Jean-Pierre Jeunet est un auteur étrange. Longtemps, au cours de ma courte cinévorie/philie, j'ai repoussé le visionnage de ses films que je ne connaissais que de réputation et par le visuel de ses affiches, sans réellement en comprendre la raison. Peut-être que je ne m'attendais qu'à une déception face à une comédie autant ancrée populairement, telle que Le Fabuleux destin d'Amélie Poulain. J'avais aussi peur de me retrouver devant des oeuvres truculentes mais déjà datées, dépassées.
Et quelles claques furent Amélie, mais aussi Un Long dimanche de fiançailles et La Cité des enfants perdus. De nouvelles manières de raconter, de montrer, des trouvailles à toutes les scènes, une mise en scène et une photo qui marque la rétine, de véritables propos, Jeunet proposait quelque chose de profondément nouveaux au sein de la comédie française.
Malheureusement, à partir de Micmacs à tire-larigot, j'ai eu l'impression qu'il commençait à s'auto-pasticher. Que l'originalité virait au recyclage. Sa poésie s'était affadie.
Et depuis, il n'y a pas eu grand-chose : L'Extravagant Voyage du jeune et prodigieux T.S. Spivet (oui, Jeunet aime les titres longs) que je n'ai pas vu, et Casanova, un téléfilm avec des boobs pour Amazon en 2015 que personne n'a vu.
Autant dire que quand BigBug a été annoncé par Netflix, j'ai été hypé. Dubitatif mais curieux. Puis vint la bande-annonce: une sorte de proto-Nos Chers Voisins version SF aux couleurs criardes, avec un casting douteux (je vous ai déjà dit que j'avais de la peine avec Zylberstein ?) et des effets spéciaux cradingues, la hype s'est calmée. J'avais l'impression qu'on allait me servir un Jeunet en roues libres (comme souvent lorsqu'un auteur travaille pour Netflix), en full numérique lui qui avait tant de savoir faire dans les effets pratiques...
Verdict ?
Hé bien c'était bel et bien du full-kitsch, full-numérique. Alors je vous vois déjà venir !
Gna gna gna, Speed-racer c'est full-kitsch et full-numérique et pourtant t'as kiffé Monsieur Wilkes...
Oui, oui c'est vrai. Sauf que Speed-racer c'est bien. Là, ça débite des dialogues fait dans le même carton-pâte que le décor dans une image sans le moindre relief, criarde, agressive visuellement.

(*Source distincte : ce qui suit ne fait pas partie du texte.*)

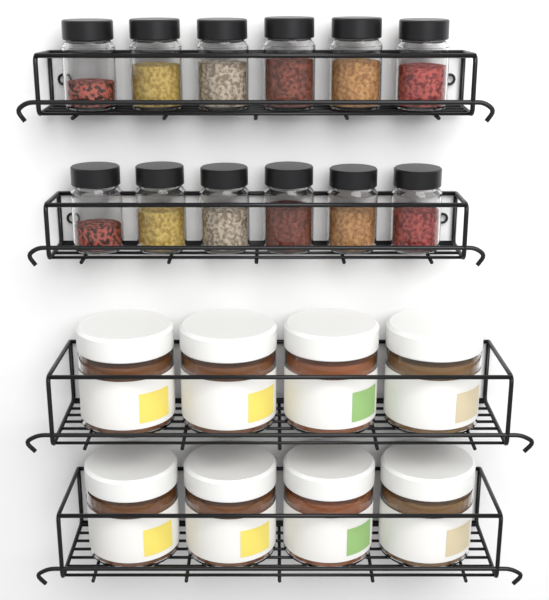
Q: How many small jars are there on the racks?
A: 12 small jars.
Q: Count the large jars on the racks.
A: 8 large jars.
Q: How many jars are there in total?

Du drama digne d'un série France 2 de l'après-midi, un jeu d'acteur au même niveau. Et une bonne, bonne dose de cringe.
Il en reste sans doute (peut-être ?) un propos. Il en reste sans doute (j'espère ?) beaucoup de choix esthétiques conscients, malgré leur laideur. Il en reste au moins le mérite de faire autre chose que ce que nous propose la comédie française mainstream. Mais ça reste une énorme (et longue) déception, grotesque, où l'on rit, mais jaune.